PROBLEM STATEMENT: In the interview with Claire Kingsley, rewrite the part between "Claire: My life" and "superhero/comic book movies.", inclusive, changing "Star Wars" to "Star Trek".

TEXT EXTRACT:

******************************

Claire Kingsley and I met via Facebook when a reader pal messaged me saying she thought I would be the right kind of writer friend for her friend Claire. And boom! A commiserating, sisterly writer bond was born. We both write romance full time, both love the beach, both of us have hubbies who are unbelievably handsome and supportive. I mean, we’re basically the same person.
Except Claire gets way more done in a day than I do. She homeschools her three kids and whips out high quality, funny, sweet, hot reads faster than I can drag my ass out of bed in the morning.
Lucy: Give us a nutshell view of your life (family, hobbies, etc).
Claire: My life is a little bit crazy. I’m married and I homeschool my three kids. That keeps me super busy—but it’s good busy. Other than that, I love to read (although I don’t make time for enough of it), and I’m a fan of geeky stuff like Game of Thrones, Star Wars, and superhero/comic book movies.
Lucy: What kind of an effect did publishing your first book have on you?
Claire: That was a badass moment. I decided I wanted to be a writer a long time ago, but I spent a lot of years focused on other things (having babies not the least among them). I wasn’t sure I was good enough to even finish an entire novel, and I carried that fear around with me for a long time. So when I not only finished my first novel, but went through the entire feedback, revisions, editing, etc. and then publishing process, it was amazing. It was like I’d kicked that doubt to the curb and proved I could actually do it.
Lucy: What does your writing process look like? How much swearing is involved?
Claire: All the swearing.
My process is messy. I start with brainstorming and lots of note taking. I have a few people I like to brainstorm with; kicking around ideas with another person is really helpful for me. I figure out who the characters are, what sort of backstory they have, the theme(s) I want to explore, the sources of tension and conflict, and so forth. Then I start outlining actual scenes/chapters. Usually I get partway done with the outline and start writing. From there, I go back and forth between writing and planning/outlining. Sometimes I write stuff completely out of order, simply because I have ideas in my head and I want to get them out. I’ve been known to write endings before I’ve even gotten to the middle of a story. Or I’ll write a little bit of dialogue for a scene and go back to it later. It’s very non-linear, but somehow it seems to come together at the end.

******************************

STORED DATA:
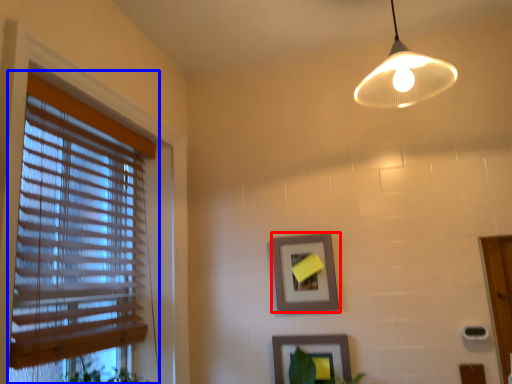
Question: Which point is closer to the camera, picture frame (highlighted by a red box) or window blind (highlighted by a blue box)?

Choices:
 (A) picture frame
 (B) window blind

Answer: (B)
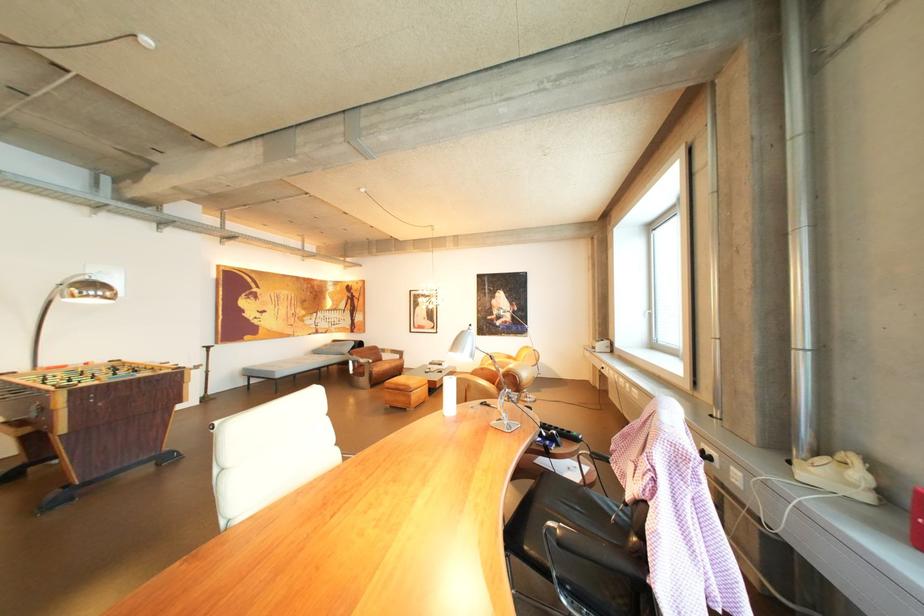
Where is `black chair sitting surface`? black chair sitting surface is located at coordinates click(x=576, y=505).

******************************

EXERCISE OUTPUT:
Claire: My life is a little bit crazy. I’m married and I homeschool my three kids. That keeps me super busy—but it’s good busy. Other than that, I love to read (although I don’t make time for enough of it), and I’m a fan of geeky stuff like Game of Thrones, Star Trek, and superhero/comic book movies.